それらの家具の購入資金については、ルピナスの『魔術籠手』用に貯めていた資金から、少しばかり必要経費として流用させていただいた。

だが、トータルで長期的に考えれば、宿の宿泊費をこれから完全にゼロにできるため大幅な節約に繋がる。

自分の説明に、メンバーからの反対は一切なかった。


街の人たちに手配し、無事にすべての家具の調達と新居への搬入が完了。

各自の部屋にはベッドやテーブル、タンスといった、十分に快適な最低限のパーソナルスペースが綺麗に整った。

メンバーたちも自分の個室へ戻り、それぞれお気に入りの家具に囲まれながら、思い思いにリラックスしてくつろいでいるようだ。

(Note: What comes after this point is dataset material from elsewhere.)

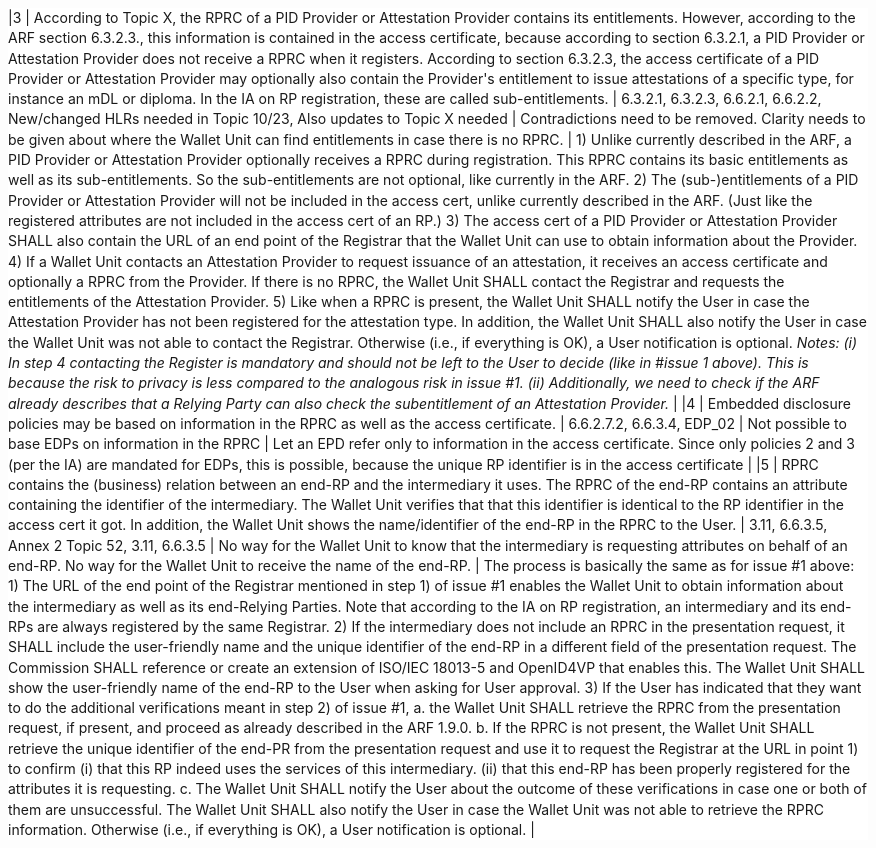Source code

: |3 |  According to Topic X, the RPRC of a PID Provider or Attestation Provider contains its entitlements. However, according to the ARF section 6.3.2.3., this information is contained in the access certificate, because according to section 6.3.2.1, a PID Provider or Attestation Provider does not receive a RPRC when it registers. According to section 6.3.2.3, the access certificate of a PID Provider or Attestation Provider may optionally also contain the Provider's entitlement to issue attestations of a specific type, for instance an mDL or diploma. In the IA on RP registration, these are called sub-entitlements.   |  6.3.2.1, 6.3.2.3, 6.6.2.1, 6.6.2.2, New/changed HLRs needed in Topic 10/23, Also updates to Topic X needed   | Contradictions need to be removed. Clarity needs to be given about where the Wallet Unit can find entitlements in case there is no RPRC.  | 1) Unlike currently described in the ARF, a PID Provider or Attestation Provider optionally receives a RPRC during registration. This RPRC contains its basic entitlements as well as its sub-entitlements. So the sub-entitlements are not optional, like currently in the ARF. 2) The (sub-)entitlements of a PID Provider or Attestation Provider will not be included in the access cert, unlike currently described in the ARF. (Just like the registered attributes are not included in the access cert of an RP.) 3) The access cert of a PID Provider or Attestation Provider SHALL also contain the URL of an end point of the Registrar that the Wallet Unit can use to obtain information about the Provider. 4) If a Wallet Unit contacts an Attestation Provider to request issuance of an attestation, it receives an access certificate and optionally a RPRC from the Provider. If there is no RPRC, the Wallet Unit SHALL contact the Registrar and requests the entitlements of the Attestation Provider. 5) Like when a RPRC is present, the Wallet Unit SHALL notify the User in case the Attestation Provider has not been registered for the attestation type. In addition, the Wallet Unit SHALL also notify the User in case the Wallet Unit was not able to contact the Registrar. Otherwise (i.e., if everything is OK), a User notification is optional. _Notes: (i) In step 4 contacting the Register is mandatory and should not be left to the User to decide (like in #issue 1 above). This is because the risk to privacy is less compared to the analogous risk in issue #1.  (ii) Additionally, we need to check if the ARF already describes that a Relying Party can also check the subentitlement of an Attestation Provider._  |
|4 |  Embedded disclosure policies may be based on information in the RPRC as well as the access certificate.  |  6.6.2.7.2, 6.6.3.4, EDP_02   | Not possible to base EDPs on information in the RPRC | Let an EPD refer only to information in the access certificate. Since only policies 2 and 3 (per the IA) are mandated for EDPs, this is possible, because the unique RP identifier is in the access certificate |
|5 |  RPRC contains the (business) relation between an end-RP and the intermediary it uses. The RPRC of the end-RP contains an attribute containing the identifier of the intermediary. The Wallet Unit verifies that that this identifier is identical to the RP identifier in the access cert it got. In addition, the Wallet Unit shows the name/identifier of the end-RP in the RPRC to the User.  |  3.11, 6.6.3.5, Annex 2 Topic 52, 3.11, 6.6.3.5  | No way for the Wallet Unit to know that the intermediary is requesting attributes on behalf of an end-RP. No way for the Wallet Unit to receive the name of the end-RP.  | The process is basically the same as for issue #1 above: 1) The URL of the end point of the Registrar mentioned in step 1) of issue #1 enables the Wallet Unit to obtain information about the intermediary as well as its end-Relying Parties. Note that according to the IA on RP registration, an intermediary and its end-RPs are always registered by the same Registrar. 2) If the intermediary does not include an RPRC in the presentation request, it SHALL include the user-friendly name and the unique identifier of the end-RP in a different field of the presentation request. The Commission SHALL reference or create an extension of ISO/IEC 18013-5 and OpenID4VP that enables this. The Wallet Unit SHALL show the user-friendly name of the end-RP to the User when asking for User approval. 3) If the User has indicated that they want to do the additional verifications meant in step 2) of issue #1, a. the Wallet Unit SHALL retrieve the RPRC from the presentation request, if present, and proceed as already described in the ARF 1.9.0.  b. If the RPRC is not present, the Wallet Unit SHALL retrieve the unique identifier of the end-PR from the presentation request and use it to request the Registrar at the URL in point 1) to confirm (i) that this RP indeed uses the services of this intermediary. (ii) that this end-RP has been properly registered for the attributes it is requesting. c. The Wallet Unit SHALL notify the User about the outcome of these verifications in case one or both of them are unsuccessful. The Wallet Unit SHALL also notify the User in case the Wallet Unit was not able to retrieve the RPRC information. Otherwise (i.e., if everything is OK), a User notification is optional.  |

自分も新しく届いたばかりの新品のベッドがある自室へと戻り、必要な家具が一通り綺麗に揃った室内を静かに見渡してみた。


――綺麗で、清潔で、本当に文句をつけるところなんて何一つない、素晴らしい快適な部屋だ。


――けれど、前世の現代日本での記憶が頭に残っている自分にとっては、どうしても、どうしようもない『物足りなさ』が胸の中で否めなかった。


前世のあの頃にあれほど部屋に溢れていた、テレビも、インターネットも、スマートフォンも、お気に入りのゲームも、この世界には何一つとして存在しない。


自分の部屋にいながら、指先一つで世界中の様々なエンターテインメントにいつでも瞬時に繋がれた、あの輝かしい前世の日常と比べてしまうと――この異世界の夜はあまりにも娯楽が少なく、あまりにも暗くて、静かすぎた。


ふと胸の奥を静かに通り過ぎていく、懐かしさと、言葉にできない少しだけの切ない寂しさ。


魂に刻まれた前世の郷愁に、そんな複雑な寂しさを感じながら――自分は疲れ切った身体を、新調したばかりの柔らかいベッドの上へとバタンと倒れ込ませるのだった。